Ирине легко, спокойно. Ее переполняла нежность, душа утонула в неге любви. Голова девушки покоится на груди Анатолия, руки трепетно, цепко обвили его плечи: «Так бы и не отпускала до конца дней своих». В глазах девушки горят яркие угольки: «Хоть минуту, но мой!» Но все же где-то в глубине ее точит червь сомнения: «Все не так, как я хотела…»
– Почему ты так ко мне относишься? – наконец-то спросила она.
– Как? – равнодушно спросил Толик.
– Как с вещью… тряпкой какой-то… захотел – взял, не захотел – прошел мимо.
– А ты не хочешь этого?
– Почему? Я не хочу так. Хочу, чтобы ты меня тоже любил!
– А ты меня любишь? – приподнялся на локтях Толик.
– А ты не видишь?
– Вот, извините, не замечал! – наигранно фыркнул он. – И в чем она проявляется, ваша любовь? Другого подходящего мужика нет?
– Вот… Какой ты все-таки!
– Козел? – опять усмехнувшись, дополнил он. – Это ваше любимое слово для мужика. Вон и подруга твоя, москвичка, говорит: пока все хорошо – Иван-царевич! Хвост подпалили – сразу сами облачились в роль Бабы Яги.
– Ты не сравнивай меня с ней, я не такая!
– Да? Интересно, а какая ты? Другая?
– Ты сейчас просто обижен женщинами, – тихо процитировала Ирина слова Веры. – Жена тебя кинула… потом, в городе… А меня ты после них не замечаешь!
– И правильно делаю, что не замечаю! Зачем замечать-то? На неделю? К тебе сейчас начнешь присыхать, не дай бог еще… Полюбишь, потом ты смоешься, а я тут буду о тебе думать? Нет уж, увольте, мадам! Маралу рога отпилили! – Толик перешел на повышенный тон, было видно, что он злится. – Я теперь зверь вольный, дальше легких отношений у нас дело не пойдет, козий хомут ты на меня не наденешь! – Волнуясь, он встал с кровати, стал одеваться. – А если не хочешь и этого, пожалуйста, я тебя не неволю.
– Подожди! – попыталась остановить его она. – Если ты так считаешь, пусть будет так, как хочешь, лишь прошу тебя об одном…
– О чем? – он в удивлении задержался, присел на кровать.
– Я ни на что не претендую, ни о чем не буду просить, приставать… – Она на несколько секунд задержала дыхание, посмотрела ему глубоко в глаза: – Разреши мне пожить с тобой! Возьми меня к себе в дом! Хоть на небольшое время.
– В качестве кого?
– Ну, не знаю… подруги… любовницы… домработницы.
– И как ты себе это представляешь? Зачем тебе все это?

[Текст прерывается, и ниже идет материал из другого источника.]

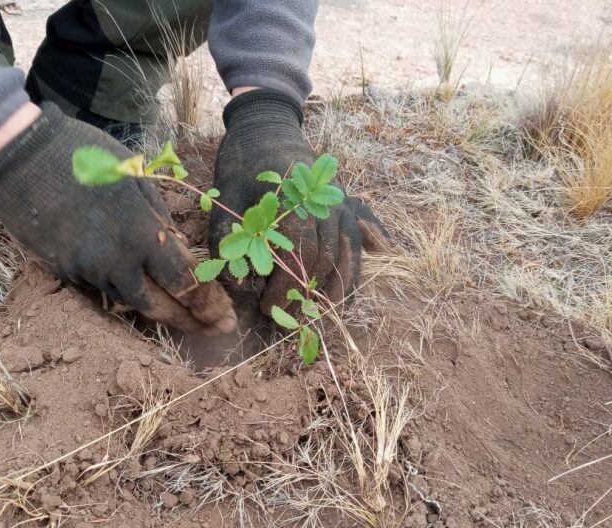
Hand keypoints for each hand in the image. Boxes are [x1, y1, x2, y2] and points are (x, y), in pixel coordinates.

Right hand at [0, 103, 236, 333]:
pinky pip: (104, 290)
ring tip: (186, 317)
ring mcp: (86, 271)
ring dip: (161, 312)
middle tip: (215, 331)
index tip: (226, 320)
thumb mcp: (138, 180)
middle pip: (160, 307)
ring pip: (131, 303)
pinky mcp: (64, 272)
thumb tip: (179, 251)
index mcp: (142, 235)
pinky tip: (143, 291)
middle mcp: (116, 263)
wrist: (17, 156)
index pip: (186, 283)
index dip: (209, 305)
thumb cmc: (85, 156)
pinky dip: (127, 294)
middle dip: (191, 322)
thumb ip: (161, 222)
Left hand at [210, 89, 389, 315]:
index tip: (269, 309)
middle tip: (289, 316)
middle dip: (308, 292)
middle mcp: (326, 201)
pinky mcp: (346, 199)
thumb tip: (240, 287)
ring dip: (342, 283)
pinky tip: (386, 253)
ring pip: (349, 248)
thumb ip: (226, 240)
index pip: (299, 252)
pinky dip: (376, 240)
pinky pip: (366, 224)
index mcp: (296, 199)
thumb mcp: (225, 198)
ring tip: (332, 309)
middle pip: (326, 257)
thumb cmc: (243, 164)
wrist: (265, 127)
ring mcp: (340, 200)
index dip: (286, 286)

– Мне надо! Для себя: попробовать, определиться…
– А ты сама понимаешь, что все это затягивает?
– Понимаю.
– И как все это будет выглядеть?
– В смысле?
– Что скажут Макаровы? Что они будут о тебе думать, когда уедешь?
– Ты что, боишься разговоров? Ну и что? Сейчас многие так живут.
– Понятно, что у вас в городе многие так живут: без принципов и комплексов, без чести и достоинства… надоели друг другу – разбежались, а в оправдание – не сошлись характерами! Раньше это называлось развратом. Сейчас – свободной любовью. Так? Вот потому и женятся по пять-шесть раз.
– Ты придерживаешься старых законов?
– Раньше придерживался, теперь – нет, потому что больше ни на ком жениться не собираюсь.
– А под старость стакан воды кто поднесет? – усмехнулась Ирина.
– Таблетку запить какую-нибудь, чтобы лыжи быстрее развязал – сам на пузе доползу!
– Ну почему ты такой? – стараясь обнять его, приласкать, успокоить, прижалась к нему Ирина. – Злой! Я к тебе с лаской, любя, а ты как…
– Хитрая! – засмеялся Толик. – Как лиса в змеиной шкуре!
– Ах, какой ты бессердечный! – не обижаясь, прошептала Ирина. – Так что, как дальше жить будем? Возьмешь меня к себе?
– Эх, Толик, что ты делаешь? – тяжело вздохнул он и, нехотя, как будто делая ей огромное одолжение, с кислым лицом наконец-то согласился. – Ладно, переходи.
Ира радостно взвизгнула, захлопала в ладоши, потом обвила шею благодетеля, осыпала его поцелуями. Анатолий делал вид, что сердился, отстранялся от нее, умело скрывал превосходное настроение, сразу показал себя хозяином:
– Будешь слушаться, что скажу, так и будет! Нет – обратно к Вере!
Она кивала головой, довольно соглашалась, на все его условия отвечала положительно, не переставая дрожать от счастья: «Неужели? Через столько дней!»